* DOCUMENT SECTION:

══════════════════════════════

In this case, the framework decides that it only needs 2 tasks to handle the load, so each task handles 25 topic-partitions. Which, is fine from the framework perspective since each partition's in-order guarantee is not violated. If you know more about your load pattern and want to explicitly have 1 unique task for each topic-partition, you can try to break up the config into separate configs, one for each topic and each having tasks.max of 2.

ncliang avatar Nov 04 '19 05:11 ncliang

Keep in mind, this issue has little to no relation with HDFS, as both are a property of the upstream Apache project

I'd suggest closing and moving your questions to the Kafka users mailing list

OneCricketeer avatar May 02 '20 01:05 OneCricketeer

I have 1 tasks and the topic has got 140 partitions. I see lot of consumer lag more that 20 hours. goes beyond our retention time.Hence losing data. how to find the tasks I need for the handling the 140 partitions.

sxganapa avatar Aug 27 '20 18:08 sxganapa

One task can be per partition

OneCricketeer avatar Aug 27 '20 18:08 OneCricketeer

Hi @OneCricketeer and @ncliang Can you please help me to solve the above problem which is "50 tasks for 25 topics having 2 partitions each"

govinda-raj avatar Nov 03 '22 18:11 govinda-raj

══════════════════════════════

* THE DATA:

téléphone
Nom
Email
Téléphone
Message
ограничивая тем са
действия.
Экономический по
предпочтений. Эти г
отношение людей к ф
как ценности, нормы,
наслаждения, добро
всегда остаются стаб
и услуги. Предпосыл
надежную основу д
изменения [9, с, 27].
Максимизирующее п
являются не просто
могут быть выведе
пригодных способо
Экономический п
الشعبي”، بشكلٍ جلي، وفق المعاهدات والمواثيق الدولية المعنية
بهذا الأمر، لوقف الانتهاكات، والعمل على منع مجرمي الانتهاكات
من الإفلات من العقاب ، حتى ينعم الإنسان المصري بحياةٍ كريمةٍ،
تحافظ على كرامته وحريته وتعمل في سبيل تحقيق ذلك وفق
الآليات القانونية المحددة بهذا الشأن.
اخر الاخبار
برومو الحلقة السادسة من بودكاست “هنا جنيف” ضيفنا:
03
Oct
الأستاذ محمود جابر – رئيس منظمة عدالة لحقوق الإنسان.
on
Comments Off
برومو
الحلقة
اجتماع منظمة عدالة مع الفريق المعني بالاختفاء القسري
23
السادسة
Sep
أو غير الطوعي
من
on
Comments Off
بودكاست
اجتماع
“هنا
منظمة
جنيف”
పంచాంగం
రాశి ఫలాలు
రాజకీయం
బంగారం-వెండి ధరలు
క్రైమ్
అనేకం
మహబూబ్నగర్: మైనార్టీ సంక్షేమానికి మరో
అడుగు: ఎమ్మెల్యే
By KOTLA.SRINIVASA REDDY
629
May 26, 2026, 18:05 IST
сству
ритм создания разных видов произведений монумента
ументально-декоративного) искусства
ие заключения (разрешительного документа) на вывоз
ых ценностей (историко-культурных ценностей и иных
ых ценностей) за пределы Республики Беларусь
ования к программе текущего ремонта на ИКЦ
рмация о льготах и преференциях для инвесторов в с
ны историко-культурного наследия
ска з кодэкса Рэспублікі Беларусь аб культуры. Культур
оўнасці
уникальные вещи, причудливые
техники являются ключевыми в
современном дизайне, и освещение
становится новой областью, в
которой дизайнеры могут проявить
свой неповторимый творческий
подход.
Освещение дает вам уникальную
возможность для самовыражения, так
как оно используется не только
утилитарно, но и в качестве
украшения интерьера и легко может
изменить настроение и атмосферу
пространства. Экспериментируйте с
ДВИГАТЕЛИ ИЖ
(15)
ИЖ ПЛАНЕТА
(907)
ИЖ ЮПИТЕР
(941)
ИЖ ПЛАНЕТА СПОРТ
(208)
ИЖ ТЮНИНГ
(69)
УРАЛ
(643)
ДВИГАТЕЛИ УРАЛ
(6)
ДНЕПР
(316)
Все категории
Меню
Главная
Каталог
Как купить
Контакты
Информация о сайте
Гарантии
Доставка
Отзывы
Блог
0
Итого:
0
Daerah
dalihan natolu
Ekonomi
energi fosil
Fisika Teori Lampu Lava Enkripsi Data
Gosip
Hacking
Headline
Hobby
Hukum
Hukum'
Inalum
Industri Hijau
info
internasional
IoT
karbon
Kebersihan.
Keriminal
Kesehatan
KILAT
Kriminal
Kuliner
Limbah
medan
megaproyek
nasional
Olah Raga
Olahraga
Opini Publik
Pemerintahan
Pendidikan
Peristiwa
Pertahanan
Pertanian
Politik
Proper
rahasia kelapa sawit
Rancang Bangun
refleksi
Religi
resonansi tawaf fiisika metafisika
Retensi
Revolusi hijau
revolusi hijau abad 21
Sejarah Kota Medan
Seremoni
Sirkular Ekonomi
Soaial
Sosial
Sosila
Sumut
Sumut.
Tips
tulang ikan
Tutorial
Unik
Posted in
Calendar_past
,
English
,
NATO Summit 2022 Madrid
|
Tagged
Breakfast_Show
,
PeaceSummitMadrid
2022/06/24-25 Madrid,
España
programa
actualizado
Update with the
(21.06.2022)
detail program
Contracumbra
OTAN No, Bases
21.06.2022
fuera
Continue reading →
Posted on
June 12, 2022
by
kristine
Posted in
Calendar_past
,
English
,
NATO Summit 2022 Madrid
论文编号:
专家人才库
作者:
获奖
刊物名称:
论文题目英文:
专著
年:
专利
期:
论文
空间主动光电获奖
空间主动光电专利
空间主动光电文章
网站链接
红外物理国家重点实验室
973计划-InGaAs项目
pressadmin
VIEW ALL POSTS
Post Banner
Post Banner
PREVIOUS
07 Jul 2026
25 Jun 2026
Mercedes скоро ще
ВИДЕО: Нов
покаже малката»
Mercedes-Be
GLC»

══════════════════════════════

* WORK INSTRUCTION A: Copy from the thread about Kafka tasks and partitions the passage that begins at "In this case, the" and stops after "tasks.max of 2.".
* WORK INSTRUCTION B: Select each line in the records that contains the string "الحلقة", with case counting toward the match.

* PROBLEM SOLUTION A:
In this case, the framework decides that it only needs 2 tasks to handle the load, so each task handles 25 topic-partitions. Which, is fine from the framework perspective since each partition's in-order guarantee is not violated. If you know more about your load pattern and want to explicitly have 1 unique task for each topic-partition, you can try to break up the config into separate configs, one for each topic and each having tasks.max of 2.

* PROBLEM SOLUTION B:
برومو الحلقة السادسة من بودكاست “هنا جنيف” ضيفنا:
الحلقة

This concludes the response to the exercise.